1. Determine the moving average

• Determine the moving average with a window size of 2 for the list [30, 29, 35, 33, 31, 37, 39, 40, 41, 45].

• Using the list [100, 95, 90, 85, 80, 75, 70, 65, 60, 55], calculate the moving average with a window size of 6.

• Find the moving average for the list of integers [4, 8, 12, 16, 20, 24, 28, 32, 36, 40] with a window size of 3.

• Calculate the moving average using a window size of 4 for the list [5, 10, 15, 20, 25, 30, 35, 40, 45, 50].

• For the list [11, 22, 33, 44, 55, 66, 77, 88, 99, 110], find the moving average with a window size of 2.

• Determine the moving average with a window size of 3 for the list [9, 18, 27, 36, 45, 54, 63, 72, 81, 90].

Objective:

2. Perform an Augmented Dickey-Fuller (ADF) test on a dataset containing attrition data to determine whether the attrition rate is stationary.

• Dataset: You are provided with a dataset named attrition_data.csv that contains the following columns:

• Date: The date of the recorded attrition rate (format: YYYY-MM-DD).

• Attr_rate: The attrition rate for the corresponding date. Instructions:

• Load the Data:

• Import necessary libraries such as pandas, statsmodels, and matplotlib.

• Load the dataset into a pandas DataFrame.

• Ensure the Date column is parsed as datetime objects and set it as the index of the DataFrame.

• Visualize the Data:

• Plot the Attr_rate over time to visually inspect if the series appears to be stationary or non-stationary.

• Perform the ADF Test:

• Use the adfuller function from the statsmodels library to perform the ADF test on the Attr_rate series.

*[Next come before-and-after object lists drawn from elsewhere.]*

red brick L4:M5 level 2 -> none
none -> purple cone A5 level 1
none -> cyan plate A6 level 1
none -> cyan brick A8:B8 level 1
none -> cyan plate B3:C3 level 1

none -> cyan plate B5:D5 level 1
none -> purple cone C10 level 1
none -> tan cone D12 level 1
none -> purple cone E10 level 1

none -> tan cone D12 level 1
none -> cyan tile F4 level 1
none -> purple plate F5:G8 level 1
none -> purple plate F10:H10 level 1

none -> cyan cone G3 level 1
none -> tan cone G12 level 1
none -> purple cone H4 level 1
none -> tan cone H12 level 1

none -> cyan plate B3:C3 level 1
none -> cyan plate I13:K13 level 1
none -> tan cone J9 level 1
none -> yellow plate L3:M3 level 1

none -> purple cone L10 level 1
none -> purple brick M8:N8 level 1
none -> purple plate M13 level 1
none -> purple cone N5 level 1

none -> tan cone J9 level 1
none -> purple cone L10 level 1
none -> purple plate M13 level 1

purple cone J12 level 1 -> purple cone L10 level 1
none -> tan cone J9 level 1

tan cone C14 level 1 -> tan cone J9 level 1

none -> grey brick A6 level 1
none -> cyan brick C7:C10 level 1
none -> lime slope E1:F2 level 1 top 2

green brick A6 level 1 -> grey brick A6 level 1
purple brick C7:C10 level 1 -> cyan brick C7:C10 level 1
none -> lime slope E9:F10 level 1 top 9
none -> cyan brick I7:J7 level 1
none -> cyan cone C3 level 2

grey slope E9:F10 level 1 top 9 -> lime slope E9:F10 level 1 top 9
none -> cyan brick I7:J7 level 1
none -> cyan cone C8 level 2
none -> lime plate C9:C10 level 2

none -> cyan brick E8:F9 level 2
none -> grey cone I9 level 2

• Extract and print the following from the test results:

• ADF Statistic

• p-value

• Number of lags used

• Number of observations used

• Critical values for 1%, 5%, and 10% levels

Interpret the Results:

Based on the p-value and the critical values, determine whether to reject the null hypothesis of the ADF test. Discuss whether the attrition rate series is stationary or not.